**** MATERIAL FOR THIS TASK

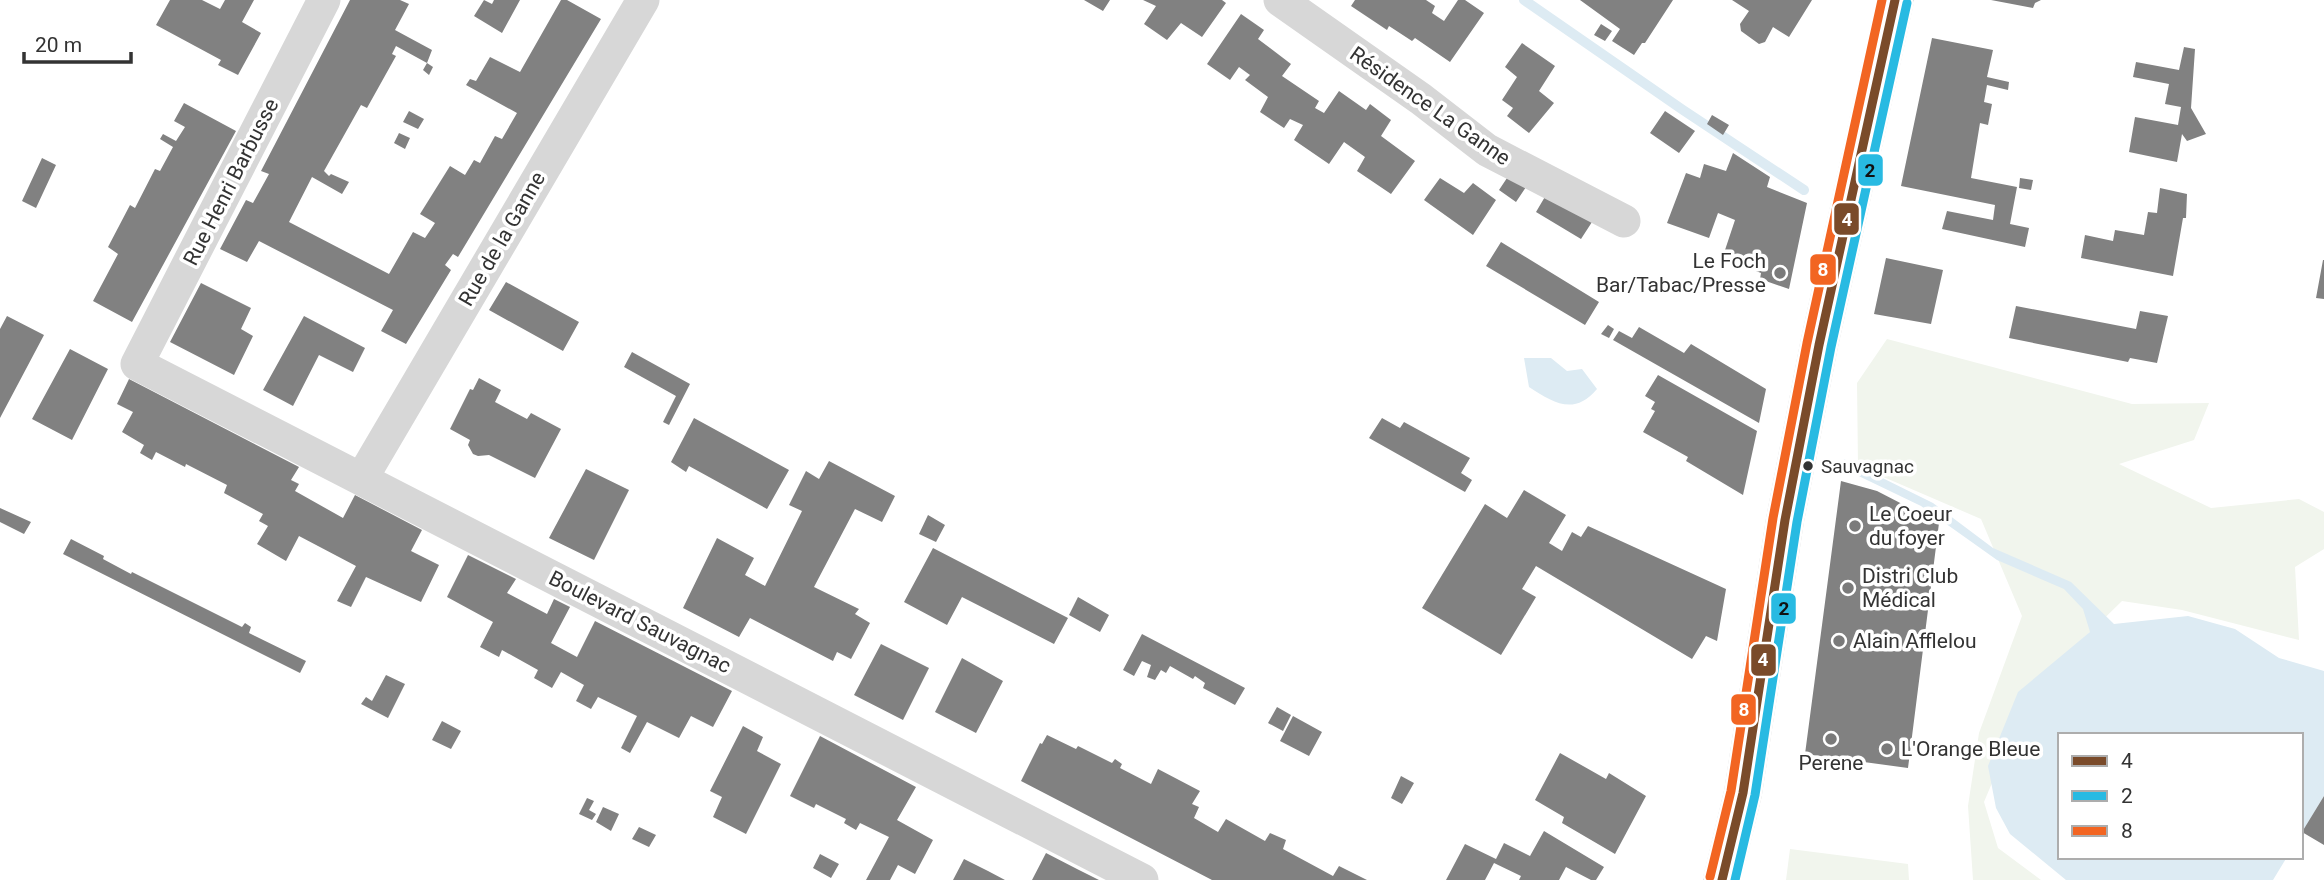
<svg xmlns="http://www.w3.org/2000/svg" width="2324" height="880" font-family="Roboto,sans-serif">
<style>
.green{fill:#f1f5ed}
.water{fill:#ddebf3}
.lines{fill:none;stroke-linecap:round;stroke-linejoin:round}
.stream{stroke:#ddebf3;stroke-width:10}
.building{fill:#818181}
.minor{stroke:#d7d7d7;stroke-width:33}
.primary{stroke:#cacaca;stroke-width:38}
.bus-1-casing{stroke:#fff;stroke-width:14}
.bus-2-casing{stroke:#fff;stroke-width:14}
.bus-3-casing{stroke:#fff;stroke-width:14}
.bus-1{stroke:#7a4b2a;stroke-width:9}
.bus-2{stroke:#28bae2;stroke-width:9}
.bus-3{stroke:#f26522;stroke-width:9}
.poi-dot{fill:#7a7a7a;stroke:#fff;stroke-width:2.5}
.bus-dot{fill:#333;stroke:#fff;stroke-width:2.5}
.labels{text-anchor:middle;stroke-width:7;stroke-linejoin:round;paint-order:stroke}
.bus-label{font-size:19px;fill:#333;stroke:#fff;text-anchor:start}
.street-label{font-size:21px;fill:#333;stroke:#fff}
.poi-label{font-size:21px;fill:#333;stroke:#fff;text-anchor:start}
.line-badge{stroke:#fff;stroke-width:2.5}
.badge-label{font-size:19px;text-anchor:middle;font-weight:bold;fill:#fff}
.pale-badge-label{font-size:19px;text-anchor:middle;font-weight:bold;fill:#111}
</style>
<rect width="100%" height="100%" fill="#fff"/>
<path class="green" d="M1887,339L2132,404L2209,403L2194,440L2119,464L2211,508L2299,499L2324,512V549L2295,567L2299,640L2182,610L2122,601L2031,690L1984,802L1998,848L2041,880H1973L1968,806L1979,733L2022,616L1981,519L1858,466L1857,383Z
M1790,849L1908,864L1909,880H1786Z"/>
<path class="water" d="M1524,358H1551L1567,371L1582,369L1597,389C1574,416 1554,403 1529,387Z
M1844,459L1933,503L1993,548L2071,582L2114,624L2188,616L2235,629L2279,658L2324,671V796L2301,834V735H2060V857H2287L2273,880H2066L2010,834L1996,808L1988,766L2018,692L2090,632L2083,609L2064,589L1997,560L1921,506L1842,468Z"/>
<g class="lines">
<path class="stream" d="M1524,0L1683,110L1804,190"/>
</g>
<path class="building" d="M170,0H202L220,9L225,0H254L242,22L261,33L238,75L218,65L221,60L156,25Z
M350,0H400L409,4L395,30L432,50L427,63L433,67L429,75L423,70L427,63L396,46L392,54L396,56L367,108L361,105L324,171L329,176L331,174L349,182L342,194L312,177L289,222L389,274L413,232L425,238L435,223L420,214L450,166L465,175L474,160L480,163L495,136L502,139L517,113L466,85L470,79L476,81L490,57L520,72L561,0H567L601,19L458,257L453,254L445,265L451,270L406,344L381,331L393,310L259,241L247,262L220,249L246,200L253,203L269,174L261,171Z
M484,0L492,4L494,0H520L502,33L474,16Z
M1084,0H1110L1103,11Z
M1143,0H1222L1226,3L1202,37L1181,23L1167,40L1144,24L1156,6Z
M1355,0H1426L1435,6L1432,13L1444,21L1458,0H1465L1484,13L1450,62L1415,38L1412,41L1389,26L1387,30L1351,6Z
M1580,0H1673L1645,43H1642L1634,55L1612,41L1620,29Z
M1732,0H1812L1789,37L1773,27L1765,42L1759,44L1741,31L1740,24L1749,11Z
M1991,0H2041L2035,3L2033,8Z
M1241,14L1264,30L1258,39L1291,64L1282,76L1319,101L1315,108L1324,113L1339,91L1366,110L1370,104L1391,120L1381,136L1415,161L1391,194L1357,171L1365,157L1344,142L1329,164L1294,140L1303,125L1290,119L1284,128L1260,112L1268,97L1245,80L1250,75L1239,67L1230,80L1207,64Z
M1601,24L1612,31L1605,41L1594,35Z
M1932,38L1993,50L1987,77L2009,82L2008,90L1987,85L1984,102L1992,104L1988,125L1980,123L1971,178L2017,187L2010,224L2029,228L2025,247L1942,229L1947,211L1993,220L1995,205L1901,186Z
M1522,43L1555,66L1539,91L1554,103L1529,133L1507,116L1513,108L1502,100L1517,77L1505,67Z
M2184,47L2195,49L2191,108L2206,134L2187,141L2182,134L2177,162L2129,152L2135,117L2178,125L2181,107L2165,104L2169,84L2133,77L2136,62L2179,70Z
M184,103L236,131L132,322L93,301L118,254L108,247L130,205L135,208L155,169L160,171L173,147L160,139L163,134L176,141L185,127L174,121Z
M409,111L424,119L418,129L403,122Z
M1665,111L1695,131L1679,153L1650,133Z
M1712,115L1729,125L1723,135L1707,124Z
M399,133L410,138L405,149L394,143Z
M1733,153L1770,177L1767,187L1807,203L1789,289L1760,279L1761,273L1725,259L1724,262L1722,259L1735,220L1718,213L1709,238L1667,223L1686,173L1700,178L1704,164L1726,171Z
M42,158L56,165L36,208L22,201Z
M1509,175L1526,187L1516,202L1499,190Z
M1440,178L1464,193L1473,183L1496,200L1473,235L1424,200Z
M2020,178L2033,180L2031,190L2019,188Z
M2160,188L2187,194L2186,218H2183L2173,276L2081,258L2085,235L2113,241L2115,230L2144,235L2148,212L2157,213Z
M1546,195L1592,222L1581,239L1536,212Z
M1501,242L1599,302L1585,325L1486,266Z
M1886,258L1943,270L1931,324L1874,314Z
M2323,260H2324V299L2316,298Z
M506,282L579,322L563,351L489,310Z
M201,283L251,308L241,329L253,336L234,375L170,342Z
M2016,306L2136,329L2140,311L2168,316L2157,363L2130,358L2128,362L2009,338Z
M7,316L44,335L0,418V329Z
M304,316L365,348L353,372L319,355L293,406L263,390Z
M1608,325L1614,329L1609,338L1601,334Z
M1639,327L1684,353L1691,344L1766,389L1759,423L1613,340L1619,331L1632,338Z
M70,349L108,369L72,440L32,419Z
M632,352L690,384L669,425L663,422L676,396L624,367Z
M1658,375L1757,431L1743,495L1686,461L1688,457L1643,432L1655,411L1651,409L1655,402L1645,396Z
M479,378L501,390L495,402L527,419L531,413L561,429L535,478L489,455L478,456L473,454L468,445L470,440L450,429L470,389L473,390Z
M129,379L299,467L291,480L299,484L295,491L343,518L355,495L422,530L411,551L439,565L421,602L366,577L351,607L337,601L356,566L299,536L286,561L257,544L268,526L259,521L263,514L224,493L227,485L186,464L185,467L156,452L152,460L140,453L144,445L122,432L133,412L117,404Z
M694,418L789,470L767,509L689,466L686,472L671,462Z
M1382,418L1400,428L1404,422L1470,458L1461,473L1472,480L1465,492L1369,438Z
M829,461L895,496L882,522L855,509L814,587L859,609L855,614L870,623L851,659L837,652L833,661L750,618L739,637L683,608L717,538L754,558L745,575L765,586L802,511L789,505L806,471L819,479Z
M586,469L629,490L594,560L549,538Z
M1841,481L1877,491L1939,523L1908,768L1805,754Z
M1524,490L1566,515L1549,543L1562,551L1572,532L1581,537L1588,526L1726,589L1717,641L1706,636L1692,659L1536,566L1522,589L1536,597L1501,655L1422,608L1485,504L1507,518Z
M0,508L31,522L24,534L0,522Z
M928,515L945,525L936,542L919,534Z
M71,539L104,556L103,559L131,574L132,572L242,627L245,623L251,627L249,633L306,661L300,673L63,554Z
M933,548L1068,618L1054,644L962,597L947,625L904,602Z
M468,555L516,579L507,593L547,614L554,599L570,607L551,643L577,657L595,621L732,691L713,727L691,716L679,738L647,722L630,753L621,748L637,716L598,697L591,709L576,701L584,685L561,672L552,688L534,678L538,670L502,650L499,657L480,647L493,622L447,597Z
M1078,597L1109,615L1100,632L1069,615Z
M1142,634L1245,688L1235,705L1203,688L1205,683L1195,676L1193,679L1170,666L1166,673L1161,670L1155,680L1147,677L1151,665L1142,661L1134,676L1123,670Z
M881,644L929,668L903,720L854,695Z
M962,658L1003,681L976,733L935,712Z
M386,675L405,684L388,718L361,704L366,697L372,701Z
M1277,707L1291,715L1283,731L1268,723Z
M1293,716L1322,732L1309,756L1280,741Z
M442,721L461,731L451,749L432,740Z
M743,726L763,737L757,751L781,764L746,834L713,817L722,797L710,791Z
M1047,735L1076,749L1078,746L1112,763L1115,759L1122,764L1120,768L1151,784L1158,769L1200,791L1192,804L1199,807L1194,818L1218,832L1226,819L1265,841L1270,833L1286,840L1283,849L1333,876L1339,866L1367,880H1212L1021,781L1040,743L1042,744Z
M820,736L916,787L897,820L933,840L915,874L898,865L890,880H866L889,837L860,823L856,830L844,823L846,819L816,804L814,808L790,796Z
M1560,753L1606,779L1609,773L1646,796L1615,854L1562,823L1564,817L1535,800Z
M1401,776L1414,783L1402,804L1391,798Z
M2324,796V845L2302,832Z
M587,798L594,801L589,810L596,814L592,820L579,814Z
M603,807L619,814L611,831L596,822Z
M639,827L656,835L649,847L632,839Z
M1544,831L1604,867L1596,880H1591L1566,867L1559,880H1519L1521,876L1494,863L1485,880H1446L1465,844L1496,859L1504,843L1530,856Z
M1046,853L1077,869L1099,880H1032Z
M820,854L839,864L831,878L813,868Z
M964,859L988,871L1005,880H953Z"/>
<g class="lines">
<path class="minor" d="M324,0L137,364L1142,880
M1280,0L1421,99L1487,150L1624,221
M362,478L643,0"/>
<path class="primary" d="M1722,880L1743,793L1785,520L1819,345L1895,0"/>
<g class="bus-1-casing">
<path id="bus-1" d="M1722,880L1743,793L1785,520L1819,345L1895,0"/>
</g>
<g class="bus-2-casing">
<path id="bus-2" d="M1735,880L1755,795L1797,522L1831,347L1907,3"/>
</g>
<g class="bus-3-casing">
<path id="bus-3" d="M1710,877L1731,791L1773,518L1807,343L1882,0"/>
</g>
<use href="#bus-1" class="bus-1"/>
<use href="#bus-2" class="bus-2"/>
<use href="#bus-3" class="bus-3"/>
</g>
<g class="poi-dot">
<circle cx="1780" cy="273" r="7"/>
<circle cx="1855" cy="526" r="7"/>
<circle cx="1848" cy="588" r="7"/>
<circle cx="1839" cy="641" r="7"/>
<circle cx="1831" cy="739" r="7"/>
<circle cx="1887" cy="749" r="7"/>
</g>
<circle class="bus-dot" cx="1808" cy="466" r="6"/>
<g class="labels">
<g class="bus-label">
<text x="1821" y="473">Sauvagnac</text>
</g>
<g class="street-label">
<text transform="translate(1430 106) rotate(35)" y="7">Résidence La Ganne</text>
<text transform="translate(231 182) rotate(-63)" y="7">Rue Henri Barbusse</text>
<text transform="translate(502 239) rotate(-60)" y="7">Rue de la Ganne</text>
<text transform="translate(640 622) rotate(27)" y="7">Boulevard Sauvagnac</text>
</g>
<g class="poi-label">
<text x="1766" y="268" text-anchor="end">Le Foch<tspan x="1766" dy="24">Bar/Tabac/Presse</tspan></text>
<text x="1869" y="521">Le Coeur<tspan x="1869" dy="24">du foyer</tspan></text>
<text x="1862" y="583">Distri Club<tspan x="1862" dy="24">Médical</tspan></text>
<text x="1853" y="648">Alain Afflelou</text>
<text x="1901" y="756">L'Orange Bleue</text>
<text x="1831" y="770" text-anchor="middle">Perene</text>
</g>
</g>
<g class="line-badge">
<rect x="1857" y="153" width="27" height="34" rx="7" fill="#28bae2"/>
<rect x="1833" y="202" width="27" height="34" rx="7" fill="#7a4b2a"/>
<rect x="1809" y="253" width="28" height="33" rx="7" fill="#f26522"/>
<rect x="1770" y="592" width="27" height="33" rx="7" fill="#28bae2"/>
<rect x="1750" y="643" width="27" height="34" rx="7" fill="#7a4b2a"/>
<rect x="1730" y="693" width="27" height="33" rx="7" fill="#f26522"/>
</g>
<g class="badge-label">
<text x="1847" y="226">4</text>
<text x="1823" y="276">8</text>
<text x="1763" y="666">4</text>
<text x="1744" y="716">8</text>
</g>
<g class="pale-badge-label">
<text x="1870" y="177">2</text>
<text x="1784" y="615">2</text>
</g>
<rect x="2058" y="733" width="245" height="126" fill="#ffffff" stroke="#adadad" stroke-width="2"/>
<rect x="2072" y="756" width="35" height="10" fill="#7a4b2a" stroke="#adadad" stroke-width="2"/>
<text x="2121" y="768" font-size="21" fill="#333333">4</text>
<rect x="2072" y="791" width="35" height="10" fill="#28bae2" stroke="#adadad" stroke-width="2"/>
<text x="2121" y="803" font-size="21" fill="#333333">2</text>
<rect x="2072" y="826" width="35" height="10" fill="#f26522" stroke="#adadad" stroke-width="2"/>
<text x="2121" y="838" font-size="21" fill="#333333">8</text>
<path d="M24 52v10h107v-10" fill="none" stroke="#333333" stroke-width="3.5"/>
<text x="35" y="52" font-size="21" fill="#333333" stroke="#ffffff" stroke-width="5" paint-order="stroke">20 m</text>
</svg>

********

● WHAT IS EXPECTED
Copy the lines that hold the word "Ganne". Take them from the records above.

● RESULT OF THIS EXERCISE
<text transform="translate(1430 106) rotate(35)" y="7">Résidence La Ganne</text>
<text transform="translate(502 239) rotate(-60)" y="7">Rue de la Ganne</text>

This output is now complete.